▸ **What to produce**:
An exact copy of every record is needed, with all pictures omitted.

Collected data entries

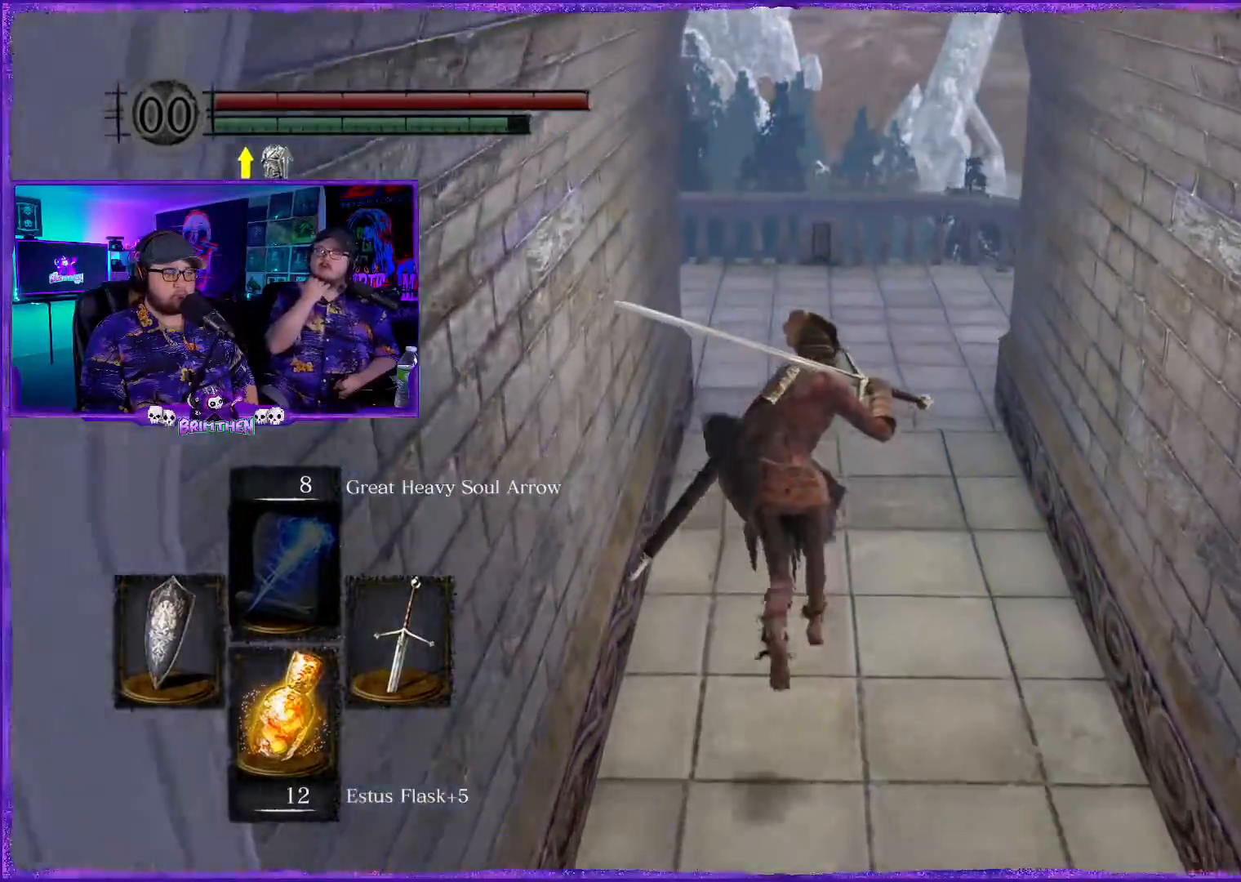
{"buttons": ["CIRCLE"], "left_stick": "up", "right_stick": "center", "events": []}
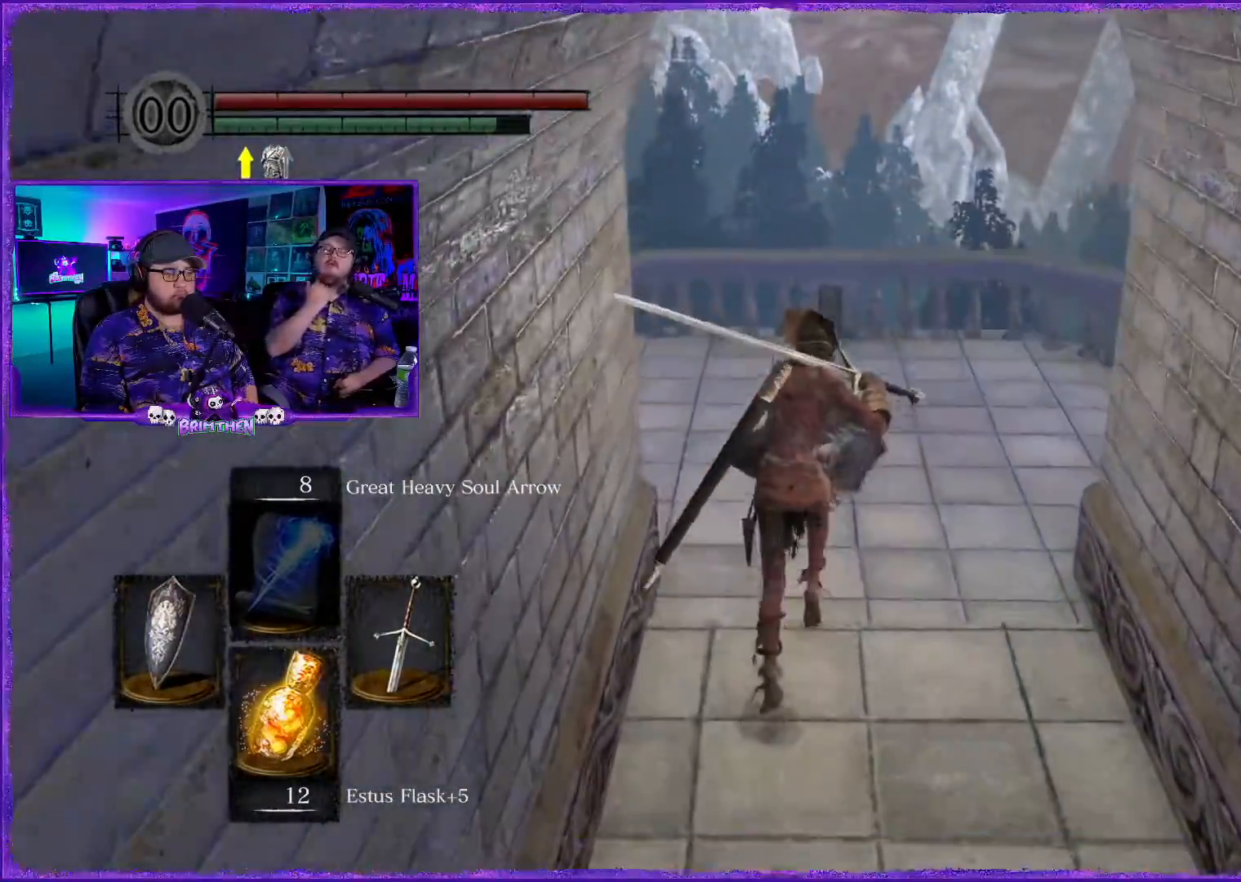
{"buttons": ["CIRCLE"], "left_stick": "up-left", "right_stick": "center", "events": [[100, "left_stick", "up-left"]]}
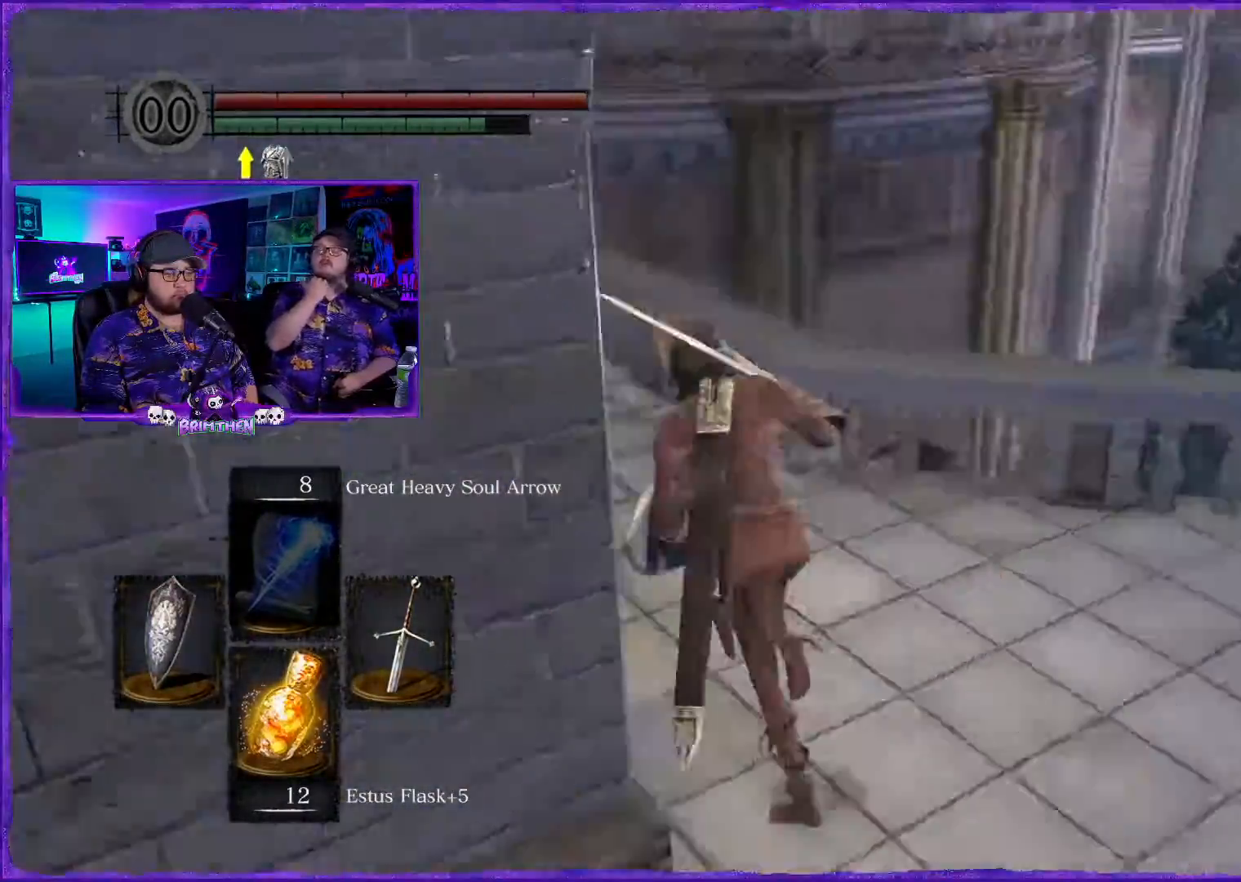
{"buttons": ["CIRCLE"], "left_stick": "up", "right_stick": "center", "events": [[317, "left_stick", "up"]]}
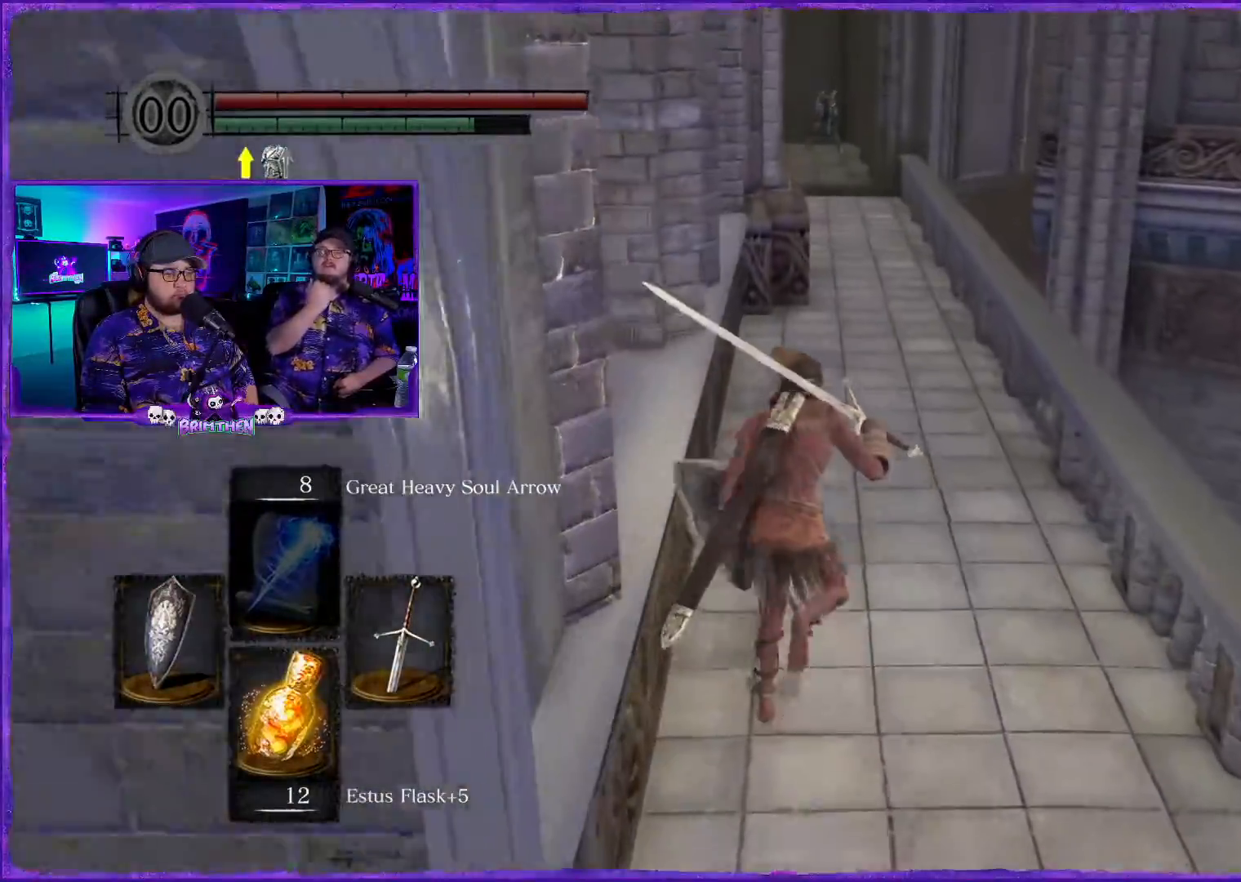
{"buttons": ["CIRCLE"], "left_stick": "up", "right_stick": "center", "events": []}
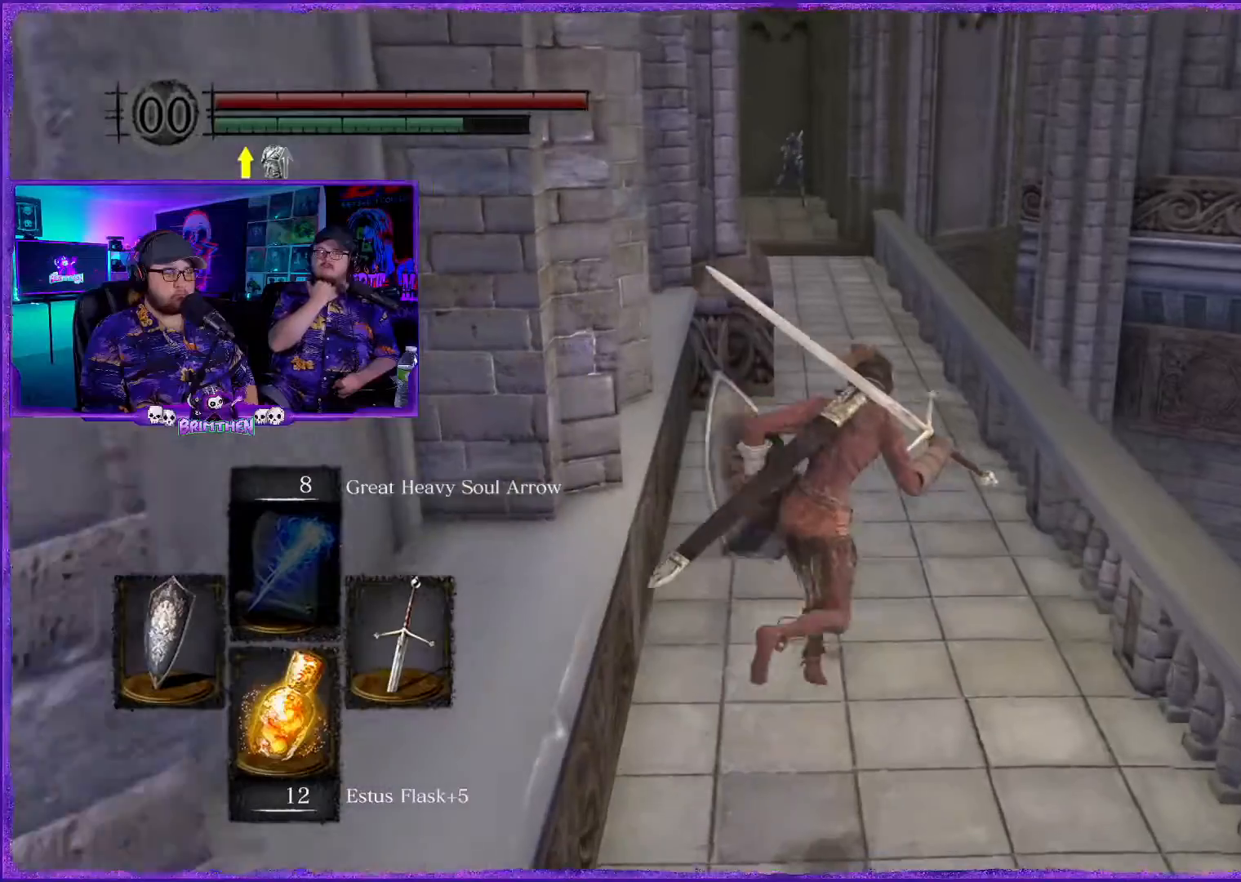
{"buttons": ["CIRCLE"], "left_stick": "up", "right_stick": "center", "events": []}
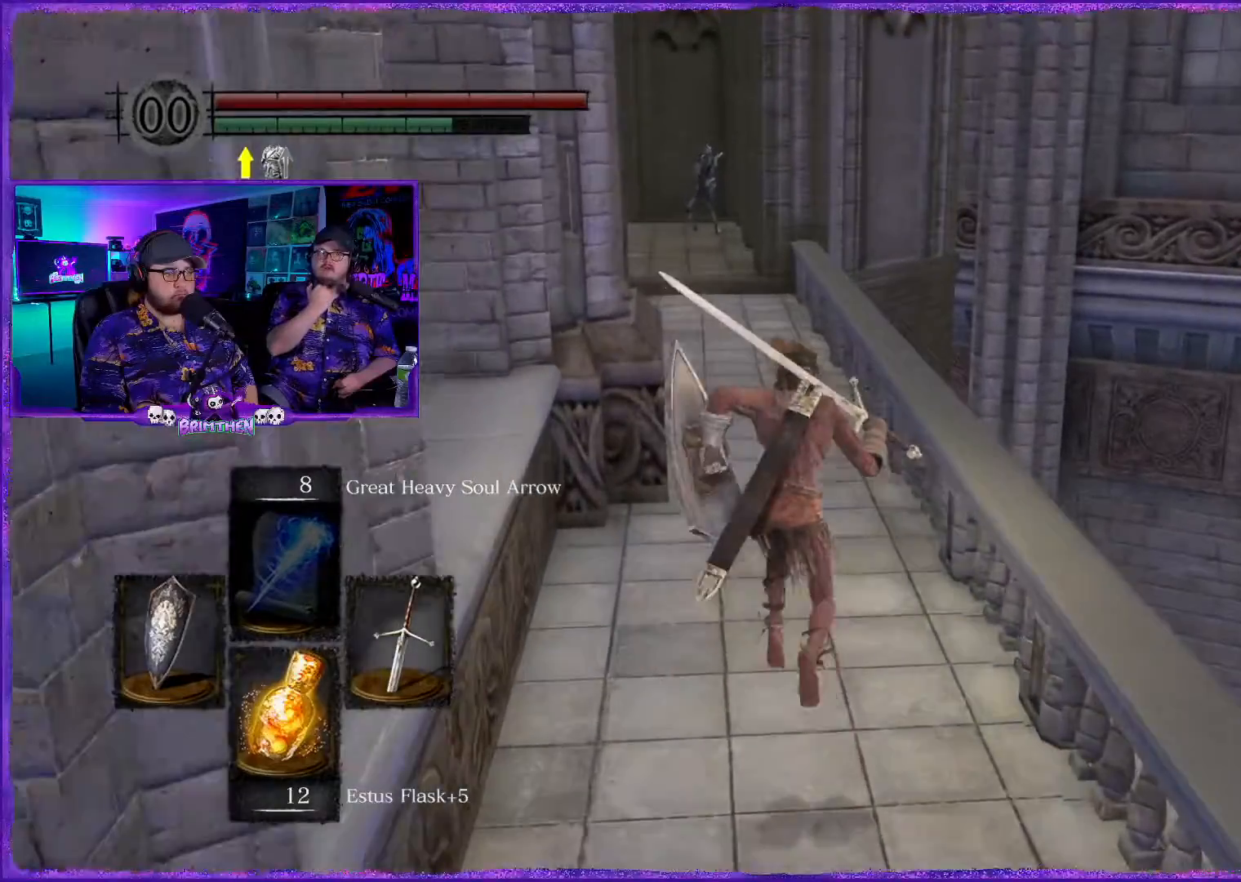
{"buttons": ["CIRCLE"], "left_stick": "up", "right_stick": "center", "events": []}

▸ **Response area**:
{"buttons": ["CIRCLE"], "left_stick": "up", "right_stick": "center", "events": []}
{"buttons": ["CIRCLE"], "left_stick": "up-left", "right_stick": "center", "events": [[100, "left_stick", "up-left"]]}
{"buttons": ["CIRCLE"], "left_stick": "up", "right_stick": "center", "events": [[317, "left_stick", "up"]]}
{"buttons": ["CIRCLE"], "left_stick": "up", "right_stick": "center", "events": []}
{"buttons": ["CIRCLE"], "left_stick": "up", "right_stick": "center", "events": []}
{"buttons": ["CIRCLE"], "left_stick": "up", "right_stick": "center", "events": []}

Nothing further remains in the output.